The Clark County School Board is considering changes to its sex education curriculum, including the possibility of teaching five to eight year old children that “touching and rubbing one’s genitals to feel good is called masturbation.” You can read articles about it here and here.
A proposal like this provides evidence in support of the commonplace complaint of conservative parents that supposedly “value neutral” sex education is not in fact value neutral. Parents opposed to this curriculum will object that the school is going to teach little children to masturbate, or that masturbation is OK. The school will respond that it is not teaching any such thing, but only teaching children the facts about masturbation. It’s value neutral.
But such a claim is necessarily unconvincing. To teach anybody–especially a child–that some activity “feels good” and then to provide no other standard of judgment is in effect to encourage the activity. The school might respond that it leaves the parents free to teach whatever they want about the morality of masturbation, and that it is not actively undermining it, since it says nothing one way or the other about the morality of the issue. But this, too, is unconvincing. Since the school is one of the authorities in the child’s life, a curriculum that gives him an amoral account of masturbation is implicitly challenging the moral education that his parents are trying to give him.
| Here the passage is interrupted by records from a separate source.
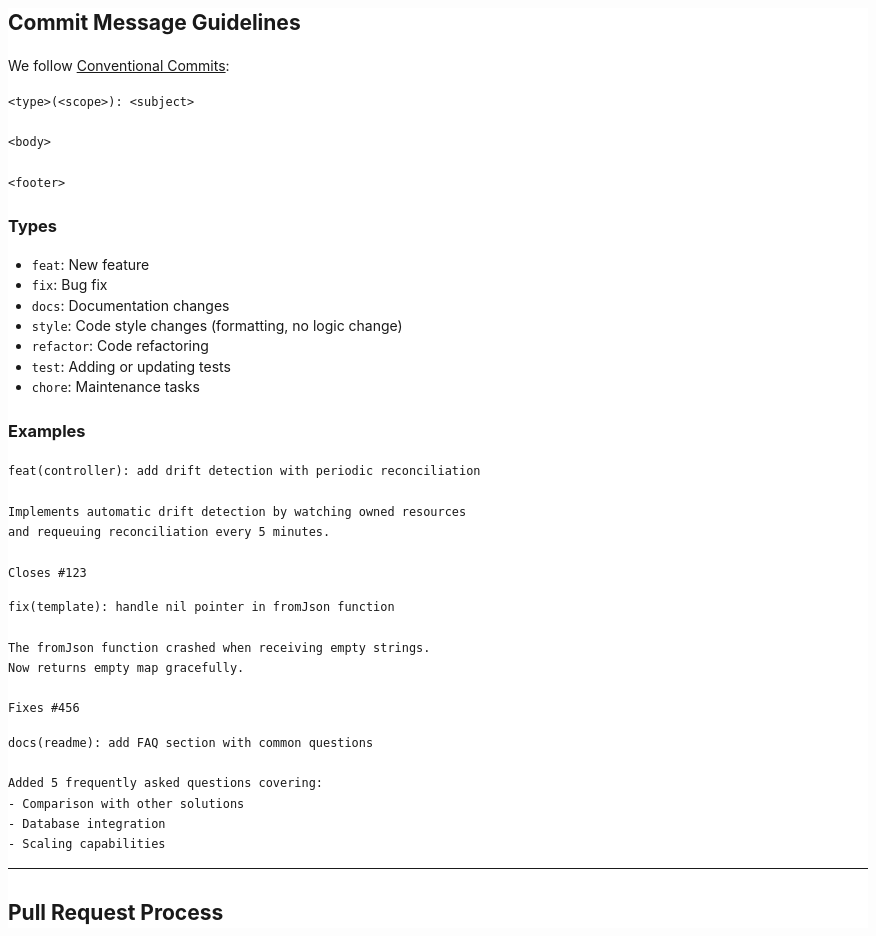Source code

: 
## Commit Message Guidelines

We follow [Conventional Commits](https://www.conventionalcommits.org/):

```
<type>(<scope>): <subject>

<body>

<footer>
```

### Types

- `feat`: New feature
- `fix`: Bug fix
- `docs`: Documentation changes
- `style`: Code style changes (formatting, no logic change)
- `refactor`: Code refactoring
- `test`: Adding or updating tests
- `chore`: Maintenance tasks

### Examples

```
feat(controller): add drift detection with periodic reconciliation

Implements automatic drift detection by watching owned resources
and requeuing reconciliation every 5 minutes.

Closes #123
```

```
fix(template): handle nil pointer in fromJson function

The fromJson function crashed when receiving empty strings.
Now returns empty map gracefully.

Fixes #456
```

```
docs(readme): add FAQ section with common questions

Added 5 frequently asked questions covering:
- Comparison with other solutions
- Database integration
- Scaling capabilities
```

---

## Pull Request Process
To see that this is the case, it might be helpful to consider an analogy. Hardly anybody would approve of an elementary school curriculum–or high school curriculum, for that matter–that said that “drug use” is “taking medicines that make you feel good.” Everybody would agree that framing it this way is morally dangerous precisely because it would encourage the young to take drugs because it “feels good” without giving them the moral guidance about the other consequences of the act.
By the way, the drug analogy illustrates a certain inconsistency in the thinking of America’s educational elites. I have seen advertisements admonishing parents to assert their authority to forbid their children from using illegal drugs. Yet the same establishment that approves those public service announcements tends to say that social authority is powerless to get children to abstain from sexual intercourse.
This story is also a sobering reminder that some of what passes for education is really an attack on the innocence of children. If somebody says that they need to know this kind of thing at this age because of the character of our culture, then one would have to conclude that much of our culture is an assault on the innocence of children.